▸ **Instructions to follow**
Can you turn every line of the listing below into a Markdown table with the columns "Row" and "Line", numbering the rows and skipping blank lines? Leave the pictures out of the answer.

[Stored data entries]
########

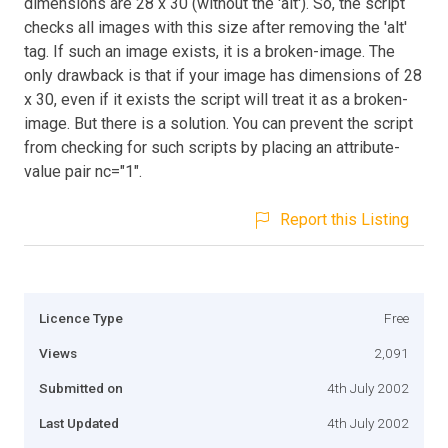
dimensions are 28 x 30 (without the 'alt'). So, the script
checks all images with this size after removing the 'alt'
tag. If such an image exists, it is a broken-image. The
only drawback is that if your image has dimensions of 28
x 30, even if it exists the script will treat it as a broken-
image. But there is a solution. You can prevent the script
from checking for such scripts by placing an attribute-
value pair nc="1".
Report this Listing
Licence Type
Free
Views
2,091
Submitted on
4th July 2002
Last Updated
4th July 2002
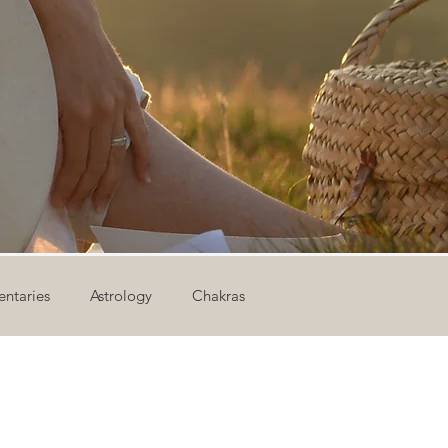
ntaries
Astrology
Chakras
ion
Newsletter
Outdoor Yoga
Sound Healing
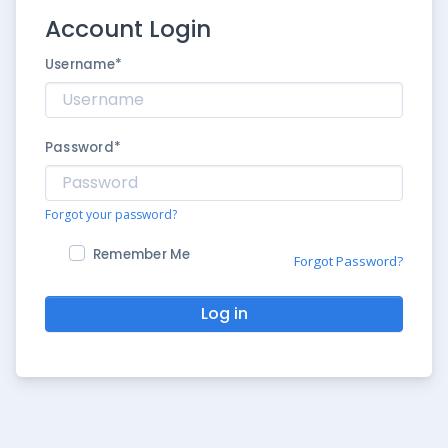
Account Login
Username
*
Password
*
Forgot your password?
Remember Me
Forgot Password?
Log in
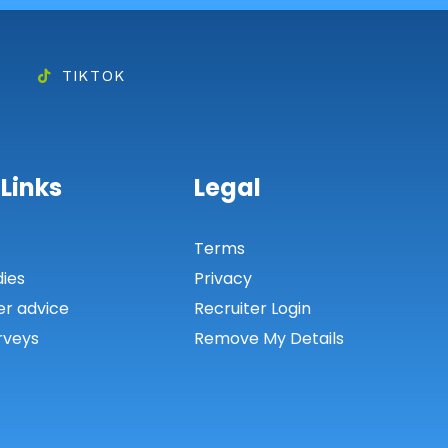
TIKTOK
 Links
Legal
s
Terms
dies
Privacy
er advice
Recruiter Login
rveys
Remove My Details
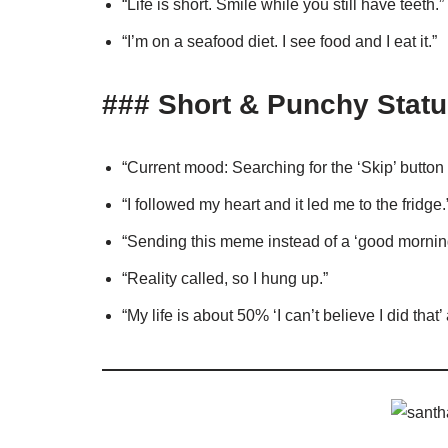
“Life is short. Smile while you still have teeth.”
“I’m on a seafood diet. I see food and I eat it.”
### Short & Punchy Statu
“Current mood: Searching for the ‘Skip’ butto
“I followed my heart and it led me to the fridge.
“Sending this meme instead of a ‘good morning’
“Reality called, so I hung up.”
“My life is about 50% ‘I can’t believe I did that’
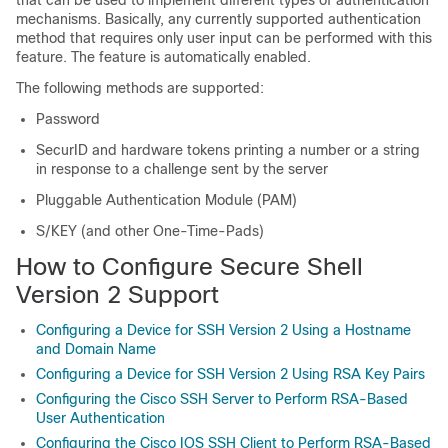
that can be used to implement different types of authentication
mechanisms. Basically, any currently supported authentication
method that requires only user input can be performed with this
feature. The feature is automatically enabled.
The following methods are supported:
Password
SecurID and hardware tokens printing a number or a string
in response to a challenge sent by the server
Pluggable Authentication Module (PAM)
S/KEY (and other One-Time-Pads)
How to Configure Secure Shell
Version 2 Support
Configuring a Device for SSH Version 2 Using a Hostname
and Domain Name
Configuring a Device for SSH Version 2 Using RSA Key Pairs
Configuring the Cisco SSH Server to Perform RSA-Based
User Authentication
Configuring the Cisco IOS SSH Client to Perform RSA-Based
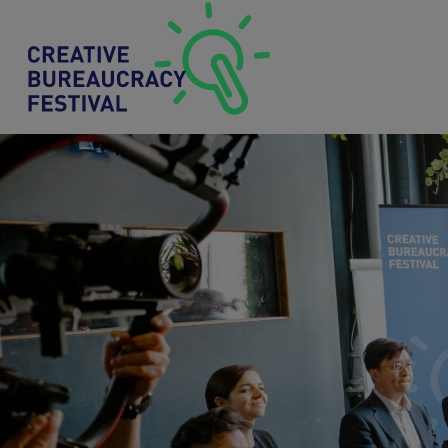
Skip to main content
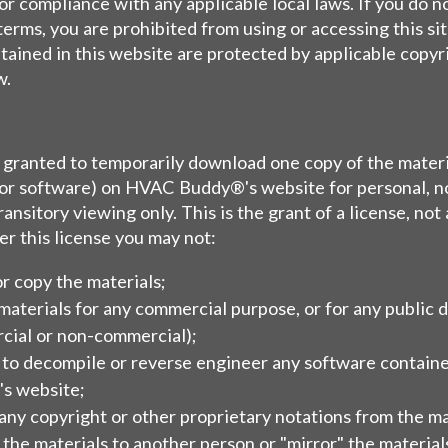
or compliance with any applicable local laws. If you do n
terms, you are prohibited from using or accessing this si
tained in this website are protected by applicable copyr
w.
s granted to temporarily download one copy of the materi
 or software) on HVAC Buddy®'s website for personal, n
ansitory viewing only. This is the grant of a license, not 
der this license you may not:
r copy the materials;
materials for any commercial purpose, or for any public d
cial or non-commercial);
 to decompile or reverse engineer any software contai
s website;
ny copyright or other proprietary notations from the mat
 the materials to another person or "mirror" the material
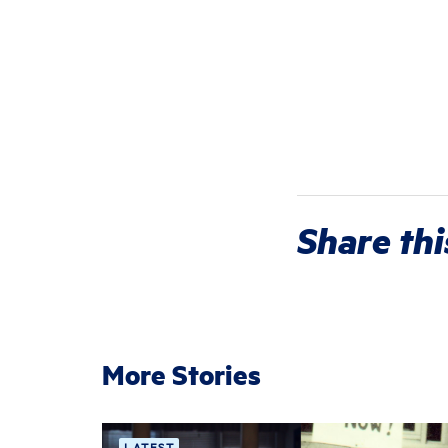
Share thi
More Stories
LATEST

########

▸ **Task response**
| Row | Line |
|---|---|
| 1 | dimensions are 28 x 30 (without the 'alt'). So, the script |
| 2 | checks all images with this size after removing the 'alt' |
| 3 | tag. If such an image exists, it is a broken-image. The |
| 4 | only drawback is that if your image has dimensions of 28 |
| 5 | x 30, even if it exists the script will treat it as a broken- |
| 6 | image. But there is a solution. You can prevent the script |
| 7 | from checking for such scripts by placing an attribute- |
| 8 | value pair nc="1". |
| 9 | Report this Listing |
| 10 | Licence Type |
| 11 | Free |
| 12 | Views |
| 13 | 2,091 |
| 14 | Submitted on |
| 15 | 4th July 2002 |
| 16 | Last Updated |
| 17 | 4th July 2002 |
| 18 | ntaries |
| 19 | Astrology |
| 20 | Chakras |
| 21 | ion |
| 22 | Newsletter |
| 23 | Outdoor Yoga |
| 24 | Sound Healing |
| 25 | Account Login |
| 26 | Username |
| 27 | * |
| 28 | Password |
| 29 | * |
| 30 | Forgot your password? |
| 31 | Remember Me |
| 32 | Forgot Password? |
| 33 | Log in |
| 34 | TIKTOK |
| 35 |  Links |
| 36 | Legal |
| 37 | s |
| 38 | Terms |
| 39 | dies |
| 40 | Privacy |
| 41 | er advice |
| 42 | Recruiter Login |
| 43 | rveys |
| 44 | Remove My Details |
| 45 | “Life is short. Smile while you still have teeth.” |
| 46 | “I’m on a seafood diet. I see food and I eat it.” |
| 47 | ### Short & Punchy Statu |
| 48 | “Current mood: Searching for the ‘Skip’ butto |
| 49 | “I followed my heart and it led me to the fridge. |
| 50 | “Sending this meme instead of a ‘good morning’ |
| 51 | “Reality called, so I hung up.” |
| 52 | “My life is about 50% ‘I can’t believe I did that’ |
| 53 | that can be used to implement different types of authentication |
| 54 | mechanisms. Basically, any currently supported authentication |
| 55 | method that requires only user input can be performed with this |
| 56 | feature. The feature is automatically enabled. |
| 57 | The following methods are supported: |
| 58 | Password |
| 59 | SecurID and hardware tokens printing a number or a string |
| 60 | in response to a challenge sent by the server |
| 61 | Pluggable Authentication Module (PAM) |
| 62 | S/KEY (and other One-Time-Pads) |
| 63 | How to Configure Secure Shell |
| 64 | Version 2 Support |
| 65 | Configuring a Device for SSH Version 2 Using a Hostname |
| 66 | and Domain Name |
| 67 | Configuring a Device for SSH Version 2 Using RSA Key Pairs |
| 68 | Configuring the Cisco SSH Server to Perform RSA-Based |
| 69 | User Authentication |
| 70 | Configuring the Cisco IOS SSH Client to Perform RSA-Based |
| 71 | Skip to main content |
| 72 | or compliance with any applicable local laws. If you do n |
| 73 | terms, you are prohibited from using or accessing this si |
| 74 | tained in this website are protected by applicable copyr |
| 75 | w. |
| 76 | s granted to temporarily download one copy of the materi |
| 77 |  or software) on HVAC Buddy®'s website for personal, n |
| 78 | ansitory viewing only. This is the grant of a license, not  |
| 79 | der this license you may not: |
| 80 | r copy the materials; |
| 81 | materials for any commercial purpose, or for any public d |
| 82 | cial or non-commercial); |
| 83 |  to decompile or reverse engineer any software contai |
| 84 | s website; |
| 85 | ny copyright or other proprietary notations from the mat |
| 86 |  the materials to another person or "mirror" the material |
| 87 | Share thi |
| 88 | More Stories |
| 89 | LATEST |